Prompt A: Gather every line of the listing below that contains the string "cover".

AP PHOTOS: Mongolia's herders fight climate change with their own adaptability and new technology

SUKHBAATAR, Mongolia — For millennia, herders in Mongolia and their animals have lived and died together in the country’s vast grasslands, slowly shaping one of the last uninterrupted ecosystems of its kind.

And at first glance, everything appears the way it may have looked all those years back.

A herder watches attentively as a horse gave birth on a cold spring morning. Families look for pastures for their animals to graze. Gers — traditional insulated tents made with wooden frames — still face east and the rising sun, as they have for nomads since the days of Genghis Khan.

But climate change is altering everything: Since 1940, the country’s government says, average temperatures have risen 2.2 degrees Celsius (nearly 4 degrees Fahrenheit). With the increase comes the threat of pastures being eaten away by an encroaching desert and water sources drying out. And dzuds — natural disasters unique to Mongolia caused by droughts and severe, snowy winters — have grown harsher and more frequent.

Record extracts:
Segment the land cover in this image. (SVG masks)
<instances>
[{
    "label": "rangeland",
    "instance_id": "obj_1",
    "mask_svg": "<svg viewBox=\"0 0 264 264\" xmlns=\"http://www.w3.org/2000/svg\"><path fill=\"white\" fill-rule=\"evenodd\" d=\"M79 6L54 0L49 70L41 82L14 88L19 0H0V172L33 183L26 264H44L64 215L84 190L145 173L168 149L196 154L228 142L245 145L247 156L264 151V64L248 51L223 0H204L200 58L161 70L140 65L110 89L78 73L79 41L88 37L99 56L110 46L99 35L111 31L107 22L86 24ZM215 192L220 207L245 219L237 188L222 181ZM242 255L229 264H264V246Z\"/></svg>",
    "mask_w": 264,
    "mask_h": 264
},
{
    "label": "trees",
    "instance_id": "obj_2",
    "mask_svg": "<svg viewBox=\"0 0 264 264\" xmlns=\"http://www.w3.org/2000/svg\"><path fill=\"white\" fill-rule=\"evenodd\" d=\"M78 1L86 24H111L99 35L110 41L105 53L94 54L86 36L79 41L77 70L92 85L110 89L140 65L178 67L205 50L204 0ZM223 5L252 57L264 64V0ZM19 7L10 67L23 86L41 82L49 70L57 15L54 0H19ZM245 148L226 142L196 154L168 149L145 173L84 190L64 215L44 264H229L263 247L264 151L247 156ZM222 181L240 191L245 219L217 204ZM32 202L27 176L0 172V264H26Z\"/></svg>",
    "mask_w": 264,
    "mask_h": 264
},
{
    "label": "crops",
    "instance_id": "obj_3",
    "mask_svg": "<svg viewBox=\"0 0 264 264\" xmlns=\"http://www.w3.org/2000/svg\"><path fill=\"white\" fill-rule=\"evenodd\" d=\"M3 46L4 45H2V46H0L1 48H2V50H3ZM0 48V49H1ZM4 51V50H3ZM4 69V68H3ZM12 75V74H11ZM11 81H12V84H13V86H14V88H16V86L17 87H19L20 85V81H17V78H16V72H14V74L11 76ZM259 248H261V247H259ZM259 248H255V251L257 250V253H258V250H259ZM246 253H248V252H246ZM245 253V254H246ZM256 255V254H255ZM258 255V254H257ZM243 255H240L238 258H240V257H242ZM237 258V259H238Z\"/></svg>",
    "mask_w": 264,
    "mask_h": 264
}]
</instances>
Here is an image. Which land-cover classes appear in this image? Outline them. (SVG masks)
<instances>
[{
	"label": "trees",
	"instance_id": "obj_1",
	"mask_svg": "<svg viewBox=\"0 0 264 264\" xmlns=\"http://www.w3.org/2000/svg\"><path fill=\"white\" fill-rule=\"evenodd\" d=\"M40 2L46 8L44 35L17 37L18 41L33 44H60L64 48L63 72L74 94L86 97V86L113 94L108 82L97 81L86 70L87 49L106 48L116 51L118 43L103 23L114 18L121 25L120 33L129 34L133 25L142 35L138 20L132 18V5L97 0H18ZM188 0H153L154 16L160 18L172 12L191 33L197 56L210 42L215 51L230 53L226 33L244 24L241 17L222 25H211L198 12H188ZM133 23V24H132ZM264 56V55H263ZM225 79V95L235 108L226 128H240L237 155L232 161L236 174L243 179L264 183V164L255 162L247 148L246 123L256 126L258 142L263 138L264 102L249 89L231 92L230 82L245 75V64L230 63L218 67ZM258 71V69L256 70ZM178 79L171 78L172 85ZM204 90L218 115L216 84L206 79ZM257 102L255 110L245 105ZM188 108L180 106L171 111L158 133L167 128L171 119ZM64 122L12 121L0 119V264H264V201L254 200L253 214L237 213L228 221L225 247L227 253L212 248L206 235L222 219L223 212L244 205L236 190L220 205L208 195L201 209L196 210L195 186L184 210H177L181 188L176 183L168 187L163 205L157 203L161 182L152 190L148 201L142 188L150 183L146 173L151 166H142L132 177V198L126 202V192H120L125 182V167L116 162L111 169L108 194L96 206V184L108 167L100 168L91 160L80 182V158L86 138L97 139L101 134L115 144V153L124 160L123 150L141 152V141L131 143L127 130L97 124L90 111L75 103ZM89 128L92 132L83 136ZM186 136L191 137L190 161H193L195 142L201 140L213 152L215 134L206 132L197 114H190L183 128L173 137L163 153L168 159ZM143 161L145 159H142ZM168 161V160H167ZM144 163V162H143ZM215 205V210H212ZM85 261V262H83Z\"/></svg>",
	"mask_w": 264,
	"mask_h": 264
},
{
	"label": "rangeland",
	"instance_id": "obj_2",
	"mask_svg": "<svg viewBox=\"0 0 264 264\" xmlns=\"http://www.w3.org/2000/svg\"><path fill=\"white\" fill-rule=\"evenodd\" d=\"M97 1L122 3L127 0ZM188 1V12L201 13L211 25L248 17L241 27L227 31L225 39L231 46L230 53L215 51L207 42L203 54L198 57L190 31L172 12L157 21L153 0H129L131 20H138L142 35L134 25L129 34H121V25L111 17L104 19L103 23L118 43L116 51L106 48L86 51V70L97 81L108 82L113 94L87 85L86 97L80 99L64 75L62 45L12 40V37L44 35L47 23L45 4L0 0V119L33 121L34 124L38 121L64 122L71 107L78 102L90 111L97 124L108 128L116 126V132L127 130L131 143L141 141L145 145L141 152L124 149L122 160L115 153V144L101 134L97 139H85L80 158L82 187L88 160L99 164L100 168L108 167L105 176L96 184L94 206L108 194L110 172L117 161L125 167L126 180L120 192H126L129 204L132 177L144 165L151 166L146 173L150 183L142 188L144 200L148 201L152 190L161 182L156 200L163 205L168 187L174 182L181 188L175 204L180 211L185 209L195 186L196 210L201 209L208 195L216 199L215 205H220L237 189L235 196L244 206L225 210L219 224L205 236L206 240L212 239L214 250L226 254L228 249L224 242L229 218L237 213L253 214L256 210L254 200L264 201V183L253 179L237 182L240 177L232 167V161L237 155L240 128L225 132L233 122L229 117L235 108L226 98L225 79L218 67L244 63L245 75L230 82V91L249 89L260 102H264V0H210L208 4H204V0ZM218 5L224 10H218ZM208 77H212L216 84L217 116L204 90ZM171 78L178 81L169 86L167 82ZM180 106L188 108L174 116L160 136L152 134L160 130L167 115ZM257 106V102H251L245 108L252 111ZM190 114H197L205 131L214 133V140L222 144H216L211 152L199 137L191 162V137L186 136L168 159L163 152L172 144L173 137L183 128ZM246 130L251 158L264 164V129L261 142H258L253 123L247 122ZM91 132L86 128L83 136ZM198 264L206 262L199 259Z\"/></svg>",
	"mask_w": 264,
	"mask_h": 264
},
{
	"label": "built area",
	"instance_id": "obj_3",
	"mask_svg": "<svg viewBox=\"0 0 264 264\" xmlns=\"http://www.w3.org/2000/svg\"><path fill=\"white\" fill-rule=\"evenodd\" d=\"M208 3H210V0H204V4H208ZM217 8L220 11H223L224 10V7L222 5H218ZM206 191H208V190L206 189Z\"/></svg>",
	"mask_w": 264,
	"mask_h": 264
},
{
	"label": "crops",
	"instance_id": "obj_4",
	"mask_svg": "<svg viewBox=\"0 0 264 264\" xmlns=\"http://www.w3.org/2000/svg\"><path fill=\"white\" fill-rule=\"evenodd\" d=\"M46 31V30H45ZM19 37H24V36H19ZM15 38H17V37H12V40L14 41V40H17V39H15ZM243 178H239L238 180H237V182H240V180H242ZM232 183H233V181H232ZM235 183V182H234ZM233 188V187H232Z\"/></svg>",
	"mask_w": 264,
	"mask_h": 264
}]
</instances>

Prompt B:
Answer these questions from the article on Mongolia's herders above:
(i) By how many degrees Celsius have average temperatures in the country risen since 1940, according to its government?
(ii) Which direction do gers face?
(iii) What two conditions cause dzuds?

Exercise answer A:
Segment the land cover in this image. (SVG masks)
Here is an image. Which land-cover classes appear in this image? Outline them. (SVG masks)

Exercise answer B:
(i) 2.2 degrees Celsius
(ii) East
(iii) Droughts and severe, snowy winters